1.8 identification and duration of use:
1.8.1 identification: the calculation of bacterial species algebra is that the dry powder species are the 0th generation, which is transferred to the first generation. The specific identification is as follows: for example, generation 0 of listeria monocytogenes was identified as dz-0, generation 1 was identified as dz-01, generation 1 had 12 branches, then dz-01-01, , DZ - 01-12; Date: such as 2016.02.13.
1.9 storage of strains
1.9.1 strains in vitro to be included in the refrigerator 2 ~ 8 ℃ cold storage.
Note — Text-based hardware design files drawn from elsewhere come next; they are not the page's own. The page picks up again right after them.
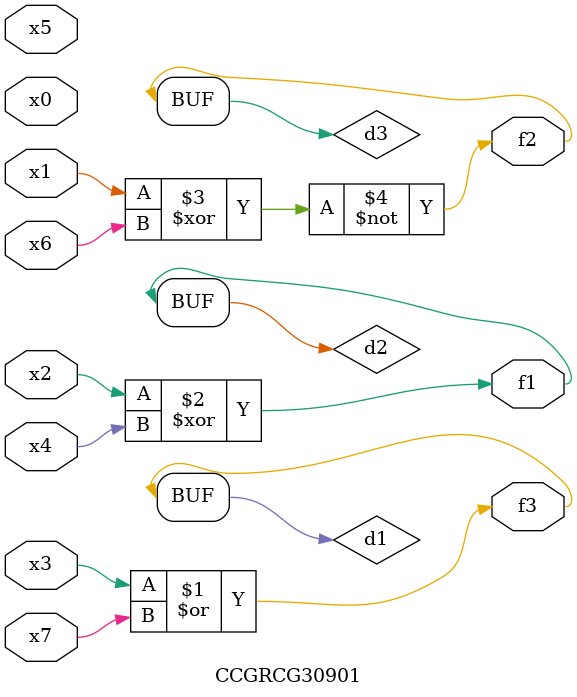
<source format=v>
module CCGRCG30901(
	input x0, x1, x2, x3, x4, x5, x6, x7,
	output f1, f2, f3
);

	wire d1, d2, d3;

	or (d1, x3, x7);
	xor (d2, x2, x4);
	xnor (d3, x1, x6);
	assign f1 = d2;
	assign f2 = d3;
	assign f3 = d1;
endmodule

</source>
1.9.2 will extend and after training were placed in the refrigerator for 2 ~ 8 ℃. Each conserved strain shall be marked with the name, standard number, transmission, and date of transmission.
1.10 destruction of strains
1.10.1 bacterial species shall be destroyed after use or beyond the storage period.
1.10.2 to destroy bacteria, the application of high pressure steam (121 ℃) sterilization for 30 minutes.
1.10.3 after sterilization, cleaning and treatment shall be carried out.
1.10.4 the destroyed strains shall be recorded. Destruction shall be supervised and destroyed by the person in charge of laboratory technology, and the custodian shall be responsible for destruction.